I might add that the argument of Gerrish's essay that the last comment alludes to is condiderably strengthened by Paul Rorem's *Calvin and Bullinger on the Lord's Supper* which originally appeared in 1988 in the *Lutheran Quarterly* and which was republished by Grove Books in 1989.

lexorandi2 said...

Dear Anonymous,

(I'm a friendly guy. Why not reveal your identity?)

Thank you for your thoughtful response. I'm not sure where we disagree. I thought your last paragraph pretty much summed up my whole article, apart from the last sentence. So, just to clarify, I didn't (and don't) argue that Cranmer held to a corporeal presence of Christ in the elements. Indeed, Cranmer's view is very much akin to Bucer's, as you described in your first paragraph.

If I take issue with anything you said, it's in the fourth paragraph, and here I'd only add a clarification to my own remarks in light of your otherwise accurate assessment.

The reasons behind the changes in the 1552 are not as simple as being forced to choose between two allegedly mutually-exclusive options: either (1) That the 1552 represented the fullest manifestation (to date) of Cranmer's program of reform and design for the eucharist; or (2) that the 1549 represented Cranmer's mind, and 1552 a compromised version of it. Both statements contain elements of truth.
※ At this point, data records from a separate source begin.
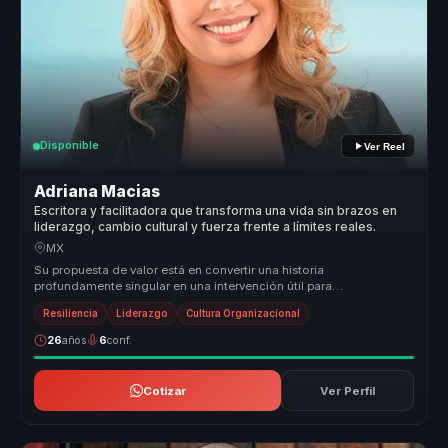
Disponible
Ver Reel
Adriana Macias
Escritora y facilitadora que transforma una vida sin brazos en
liderazgo, cambio cultural y fuerza frente a límites reales.
MX
Su propuesta de valor está en convertir una historia
profundamente singular en una intervención útil para
organizaciones. Adriana traduce...
Resiliencia
Liderazgo
Cultura Organizacional
26
años
6
conf.
Cotizar
Ver Perfil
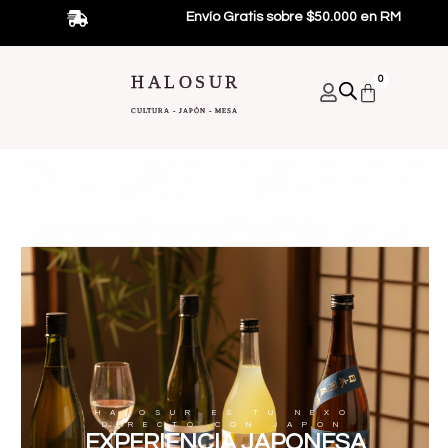
Ir
Envío Gratis sobre $50.000 en RM
al
contenido
HALOSUR
0
Carrito
CULTURA - JAPÓN - MESA
HALOSUR ES TU NEXO
DIRECTO CON JAPÓN
EXPERIENCIA JAPONESA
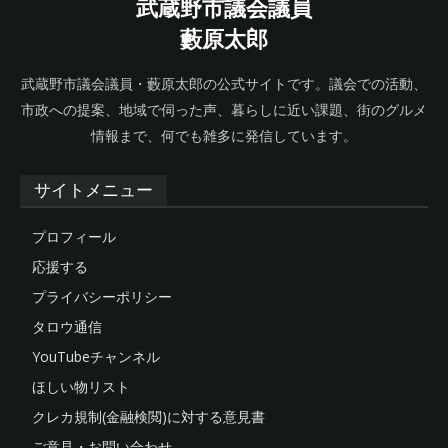
武蔵野市議会議員
藪原太郎
武蔵野市議会議員・藪原太郎の公式サイトです。議会での活動、
市政への提案、地域で伺った声、暮らしに近い課題、街のグルメ
情報まで、何でも雑多に発信しています。
サイトメニュー
プロフィール
応援する
プライバシーポリシー
タロウ通信
YouTubeチャンネル
ほしい物リスト
クレカ規制(金融検閲)に対する意見書
ご意見・お問い合わせ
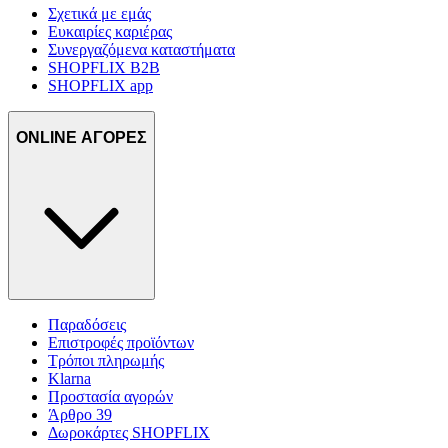
Σχετικά με εμάς
Ευκαιρίες καριέρας
Συνεργαζόμενα καταστήματα
SHOPFLIX B2B
SHOPFLIX app
ONLINE ΑΓΟΡΕΣ
Παραδόσεις
Επιστροφές προϊόντων
Τρόποι πληρωμής
Klarna
Προστασία αγορών
Άρθρο 39
Δωροκάρτες SHOPFLIX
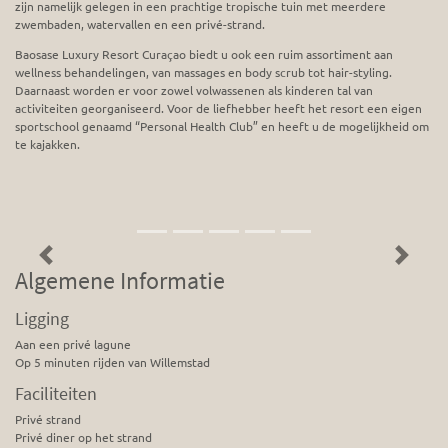
zijn namelijk gelegen in een prachtige tropische tuin met meerdere
zwembaden, watervallen en een privé-strand.
Baosase Luxury Resort Curaçao biedt u ook een ruim assortiment aan
wellness behandelingen, van massages en body scrub tot hair-styling.
Daarnaast worden er voor zowel volwassenen als kinderen tal van
activiteiten georganiseerd. Voor de liefhebber heeft het resort een eigen
sportschool genaamd “Personal Health Club” en heeft u de mogelijkheid om
te kajakken.
Previous
Next
Algemene Informatie
Ligging
Aan een privé lagune
Op 5 minuten rijden van Willemstad
Faciliteiten
Privé strand
Privé diner op het strand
Certainly the structural changes (re-arrangment) of the Holy Communion service, along with the removal of certain ritual elements, were part of Cranmer's great agenda. No one, not even Bucer in his Censura, had suggested or even envisioned the radical re-structuring of Holy Communion that took place in 1552. I count that as almost entirely Cranmer. (Even this has to be qualified, because there are, I believe, *some* structural elements that do fall into the category of being exacted under pressure by continental influences in England; e.g. the placing of the Gloria in Excelsis at the end of the service. But for the most part, such changes were entirely Cranmer).

On the other hand, the striking removal or blunting of the objective and instrumental language in the prayers of the eucharistic rite (but alas NOT in the Baptistmal rite) I believe do fall into the latter explanation. Linguistically speaking, Cranmer very masterfully accommodated Zwinglianism while leaving intact a more catholic understanding. These are the changes I was addressing in my original post.

As a result, the 1552 (ironically) is the more comprehensive of the two rites -- allowing for the greatest possible breadth of interpretations.

Hope that clarifies. And thanks for your contribution.

Dan

Death Bredon said...

Ditch Dix & No Truck with Trent!

An Anglican Cleric said...

A most excellent and needed essay. Are you familiar with the essay in "Thomas Cranmer, Churchman and Scholar"?

MacCulloch seems to have ignored most of the Anglican scholarship done on Cranmer's thought. Sadly, MacCulloch is widely read and the older texts on Cranmer are out of print.

I find both the 1549 and 1662 rites excellent liturgies, each with a different emphasis.

You do need to put these into a text that Anglican seminarians can utilize.

lexorandi2 said...

Hi Anglican Cleric. I assume you mean the article by Basil Hall in TCCS. Yes, this article changed the whole direction of my doctoral thesis back in 1996.

Thanks for your comments.

wyclif said...

I'm pretty sure you're talking about the same volume that Hall used as a platform to eat Peter Newman Brooks' lunch on the subject at hand.